Le Conseil fédéral est très attaché à la séparation des pouvoirs. Il l’a redit récemment, en réponse à une question de la conseillère nationale Marina Carobbio, qui s’inquiétait d’un arrêt du Tribunal fédéral (4A_294/2014) admettant, dans un cas particulier, la transmission de données entre assurance de base et assurance complémentaire au sein d’un même groupe. Le gouvernement a commencé par dire qu’il ne lui appartenait pas d’évaluer la jurisprudence du TF. Mais il s’est aussitôt livré à une critique en règle de l’arrêt en question.
Il en synthétise d’abord ainsi la teneur: «Le Tribunal fédéral considère que, puisque l’assureur LAMal et l’assureur LCA ont adopté une organisation commune et s’administrent en commun (même adresse de correspondance, mêmes numéros de téléphone, papier à en-tête commun, mêmes collaborateurs), les documents que des tiers adressent à l’un d’eux, tels que les factures des fournitures de prestations, sont accessibles à l’autre.» Le Conseil fédéral se dit ensuite «convaincu qu’une telle communication des données des assurés est très délicate, qu’elle pose des problèmes au regard du droit de la protection des données.» Et plus encore: cet arrêt «pourrait augmenter le danger de sélection des risques».
La décision controversée illustre la difficile conciliation entre les exigences légales et l’organisation d’une compagnie pratiquant à la fois dans le cadre de la LAMal et de la LCA. Le Conseil fédéral le reconnaît implicitement et met en avant sa solution: il faut empêcher les compagnies de pratiquer les deux branches d’assurance dans la même entité juridique, et imposer des barrières, afin de rendre impossible un transfert des données entre les différentes sociétés d’un groupe.

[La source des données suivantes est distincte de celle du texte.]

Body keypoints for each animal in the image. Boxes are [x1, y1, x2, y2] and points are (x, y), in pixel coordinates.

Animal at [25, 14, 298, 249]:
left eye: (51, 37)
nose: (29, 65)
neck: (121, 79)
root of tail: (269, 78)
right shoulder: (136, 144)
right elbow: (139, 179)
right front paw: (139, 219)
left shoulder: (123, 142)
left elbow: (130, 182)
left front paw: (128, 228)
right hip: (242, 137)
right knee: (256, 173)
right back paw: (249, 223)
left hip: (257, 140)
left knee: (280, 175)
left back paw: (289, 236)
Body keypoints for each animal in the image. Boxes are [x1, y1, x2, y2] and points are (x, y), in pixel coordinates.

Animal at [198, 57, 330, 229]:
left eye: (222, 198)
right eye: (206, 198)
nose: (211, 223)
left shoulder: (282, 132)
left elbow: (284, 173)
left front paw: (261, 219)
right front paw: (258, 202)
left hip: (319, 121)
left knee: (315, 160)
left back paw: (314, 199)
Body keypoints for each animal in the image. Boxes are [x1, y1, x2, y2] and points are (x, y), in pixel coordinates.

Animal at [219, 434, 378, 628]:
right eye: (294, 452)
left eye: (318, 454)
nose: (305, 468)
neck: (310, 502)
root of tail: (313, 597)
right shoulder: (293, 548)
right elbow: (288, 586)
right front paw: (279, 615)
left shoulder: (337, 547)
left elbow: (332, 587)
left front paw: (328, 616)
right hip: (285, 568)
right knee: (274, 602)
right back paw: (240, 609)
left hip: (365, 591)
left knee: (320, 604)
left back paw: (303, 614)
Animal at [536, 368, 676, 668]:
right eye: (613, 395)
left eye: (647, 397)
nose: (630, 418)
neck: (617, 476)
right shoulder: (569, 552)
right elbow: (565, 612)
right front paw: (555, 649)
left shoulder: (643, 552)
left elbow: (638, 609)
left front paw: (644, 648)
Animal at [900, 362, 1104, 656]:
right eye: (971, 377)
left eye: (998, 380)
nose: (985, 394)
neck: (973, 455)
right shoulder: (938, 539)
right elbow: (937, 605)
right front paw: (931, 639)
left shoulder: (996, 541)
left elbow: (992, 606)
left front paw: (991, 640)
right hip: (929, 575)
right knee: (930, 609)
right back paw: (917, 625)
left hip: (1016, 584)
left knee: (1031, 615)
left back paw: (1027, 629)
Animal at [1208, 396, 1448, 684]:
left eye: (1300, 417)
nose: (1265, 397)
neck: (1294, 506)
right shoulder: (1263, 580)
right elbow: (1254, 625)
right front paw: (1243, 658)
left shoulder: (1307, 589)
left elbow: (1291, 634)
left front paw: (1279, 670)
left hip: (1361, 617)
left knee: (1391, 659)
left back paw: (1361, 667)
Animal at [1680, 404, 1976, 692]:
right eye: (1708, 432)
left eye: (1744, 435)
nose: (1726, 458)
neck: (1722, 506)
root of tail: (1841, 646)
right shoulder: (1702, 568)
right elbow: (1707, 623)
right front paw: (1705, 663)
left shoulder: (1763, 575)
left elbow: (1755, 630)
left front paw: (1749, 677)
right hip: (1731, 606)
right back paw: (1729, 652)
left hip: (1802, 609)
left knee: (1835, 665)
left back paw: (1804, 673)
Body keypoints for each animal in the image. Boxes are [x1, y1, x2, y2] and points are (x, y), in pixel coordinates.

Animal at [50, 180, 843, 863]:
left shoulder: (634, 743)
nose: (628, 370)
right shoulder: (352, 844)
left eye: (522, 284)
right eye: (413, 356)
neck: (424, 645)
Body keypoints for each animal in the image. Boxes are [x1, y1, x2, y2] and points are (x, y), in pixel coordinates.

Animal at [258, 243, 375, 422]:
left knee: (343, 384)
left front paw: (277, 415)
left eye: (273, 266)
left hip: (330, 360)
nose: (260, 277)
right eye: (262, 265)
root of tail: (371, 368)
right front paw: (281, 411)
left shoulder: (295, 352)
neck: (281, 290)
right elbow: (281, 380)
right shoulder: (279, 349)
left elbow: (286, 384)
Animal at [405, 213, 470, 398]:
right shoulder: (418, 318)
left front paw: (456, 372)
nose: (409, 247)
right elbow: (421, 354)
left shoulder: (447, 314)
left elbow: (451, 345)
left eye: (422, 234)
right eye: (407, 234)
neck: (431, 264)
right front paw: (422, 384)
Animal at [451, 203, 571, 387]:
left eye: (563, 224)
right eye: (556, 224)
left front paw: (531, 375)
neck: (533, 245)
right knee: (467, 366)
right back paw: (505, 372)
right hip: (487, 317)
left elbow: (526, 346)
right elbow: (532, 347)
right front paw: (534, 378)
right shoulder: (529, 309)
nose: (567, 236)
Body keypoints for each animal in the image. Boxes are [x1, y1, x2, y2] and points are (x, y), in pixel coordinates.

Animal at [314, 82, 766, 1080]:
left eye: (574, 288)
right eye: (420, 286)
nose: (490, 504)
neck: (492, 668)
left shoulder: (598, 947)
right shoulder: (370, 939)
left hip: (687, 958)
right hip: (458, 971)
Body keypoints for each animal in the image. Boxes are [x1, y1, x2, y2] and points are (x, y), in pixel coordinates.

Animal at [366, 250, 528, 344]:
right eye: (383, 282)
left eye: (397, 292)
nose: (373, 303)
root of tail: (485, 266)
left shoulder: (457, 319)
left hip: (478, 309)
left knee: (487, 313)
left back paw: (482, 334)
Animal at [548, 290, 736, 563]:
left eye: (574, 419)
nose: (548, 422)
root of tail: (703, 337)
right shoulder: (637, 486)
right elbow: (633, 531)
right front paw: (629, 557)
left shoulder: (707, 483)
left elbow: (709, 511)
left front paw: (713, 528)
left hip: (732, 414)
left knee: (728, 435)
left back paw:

Un projet de révision de la LAMal allant dans ce sens a pourtant mal commencé son examen par le Parlement. Il a été balayé par le Conseil des Etats au début du mois de mars. A cette occasion, on a vu ressurgir l’arrêt 4A_294/2014: non pas pour justifier la séparation de la base et de la complémentaire, mais pour s’y opposer. «Le Tribunal fédéral ne trouve rien à redire à cette pratique», ont avancé des députés, vantant les avantages d’avoir «un seul interlocuteur» pour la base et la complémentaire.
Certes, dans l’affaire 4A_294/ 2014, l’assureur LCA a appris, grâce au dossier LAMal, que le client potentiel n’avait pas tout dit concernant les traitements médicaux qu’il avait suivis au cours des cinq dernières années. Mais, pour un abus décelé en faveur des assurances, combien sont commis au détriment des assurés? L’Association Pro Mente sana a tiré la sonnette d’alarme concernant l’arrêt susmentionné, dénonçant «cette étrange dérive du TF» et les risques qu’elle fait courir aux personnes ayant de la peine à se maintenir sur le marché du travail.